**TESTO DA LEGGERE:**
▼

# Forum Argomenti di discussione IVA - Intrastat - SPESOMETRO - San Marino  Fattura di acquisto dalla germania con iva

## PAOLA CA

Una srl ha acquistato on-line su Amazon materiale elettronico da una società con sede a Berlino, ha ricevuto la  fattura con Iva al 22%. Registro la fattura normalmente? e devo fare il modello intra?
Per quanto tempo è valida l'iscrizione al Vies ?
Grazie

----------


## ubaldoer

Ma l'Iva in Germania non è al 19% inoltre se è fattura con iva non viene fatto l'Intrastat  e viene registrata con iva a costo

----------


## elisa1950

Il debitore d'imposta per gli acquisti intracomunitari effettuati in Italia, è l'acquirente-soggetto passivo. L'IVA è perciò dovuta nel paese di destinazione del bene e le aliquote applicabili sono quelle previste per le cessioni dei medesimi beni effettuate all'interno dello Stato. Credo ad ogni modo che gli acquisti su Amazon rientrino nella speciale disciplina dei servizi di e-commerce disciplinato dagli artt. 7ter, 7 sexies, 7 septies DPR 633/72 o mi sbaglio?

----------


## infofattura

Buonasera 
Doveva comunicare al venditore che lei è azienda e fornire la partita iva iscritta al vies e le avrebbero fatturato senza iva come da normativa in quanto nei rapporti tra azienda in reverse exchange l'iva si paga nel paese di colui che effettua il pagamento (dunque iva si regola in Italia). 
Se le hanno addebitato iva si vede che l'hanno considerato come un privato, non so se la fattura è deducibile a questo punto. 
Le consiglio di fornire la partita iva iscritta al vies, oramai si richiede in tempo reale abilitazione e farsi rifare la fattura in modo corretto. 
L'iscrizione al vies non ha scadenza. 
Saluti

----------


## forstmeier

Amazon ? Ormai è un ritornello. 
Leggere: Amazon.it Aiuto: IVA e fatturazione 
saluti,
.

----------

▲

**DATI REGISTRATI:**

▼

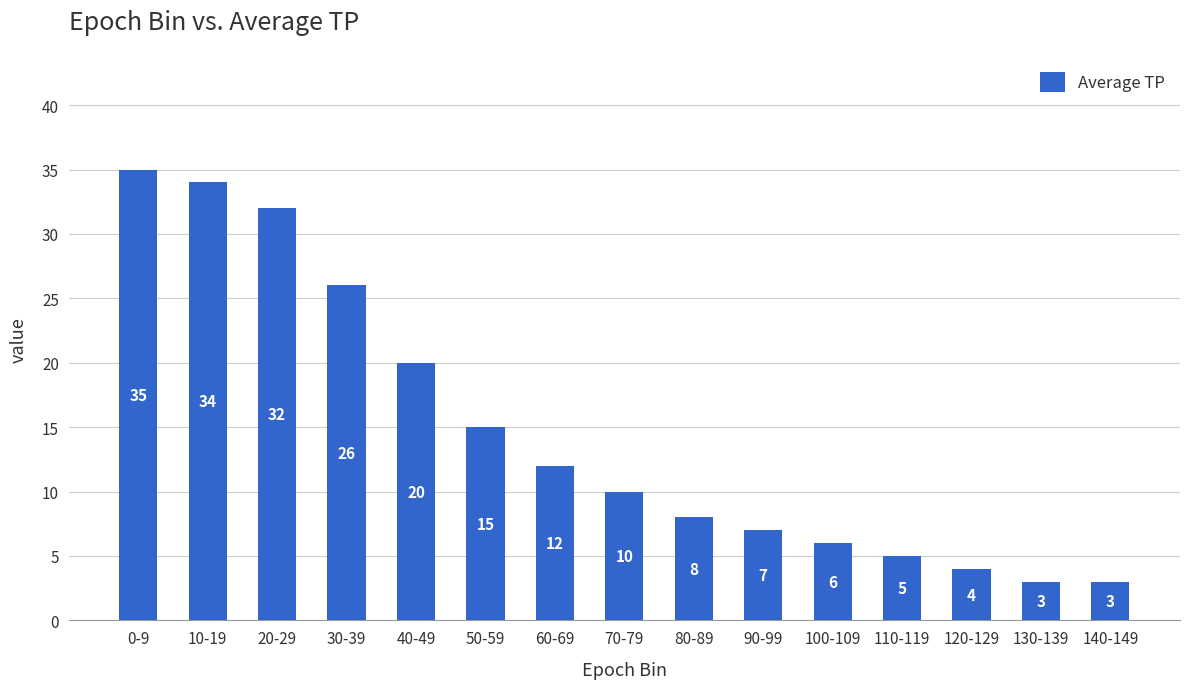

Reading right to left, what are all the values shown in this chart?

3	3	4	5	6	7	8	10	12	15	20	26	32	34	35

▲

**VERIFICA LA COMPRENSIONE:**
(A) Nella discussione, con quale aliquota IVA è stata emessa la fattura ricevuta dalla srl?
(B) Estrai dalla discussione il passo che va da "Ma l'Iva in" a "o mi sbaglio?".
Per rispondere basati solo sulla discussione, senza usare l'elenco.

**SOLUZIONI DEGLI ESERCIZI:**
(A) Con IVA al 22%.

(B)
Ma l'Iva in Germania non è al 19% inoltre se è fattura con iva non viene fatto l'Intrastat  e viene registrata con iva a costo

----------


## elisa1950

Il debitore d'imposta per gli acquisti intracomunitari effettuati in Italia, è l'acquirente-soggetto passivo. L'IVA è perciò dovuta nel paese di destinazione del bene e le aliquote applicabili sono quelle previste per le cessioni dei medesimi beni effettuate all'interno dello Stato. Credo ad ogni modo che gli acquisti su Amazon rientrino nella speciale disciplina dei servizi di e-commerce disciplinato dagli artt. 7ter, 7 sexies, 7 septies DPR 633/72 o mi sbaglio?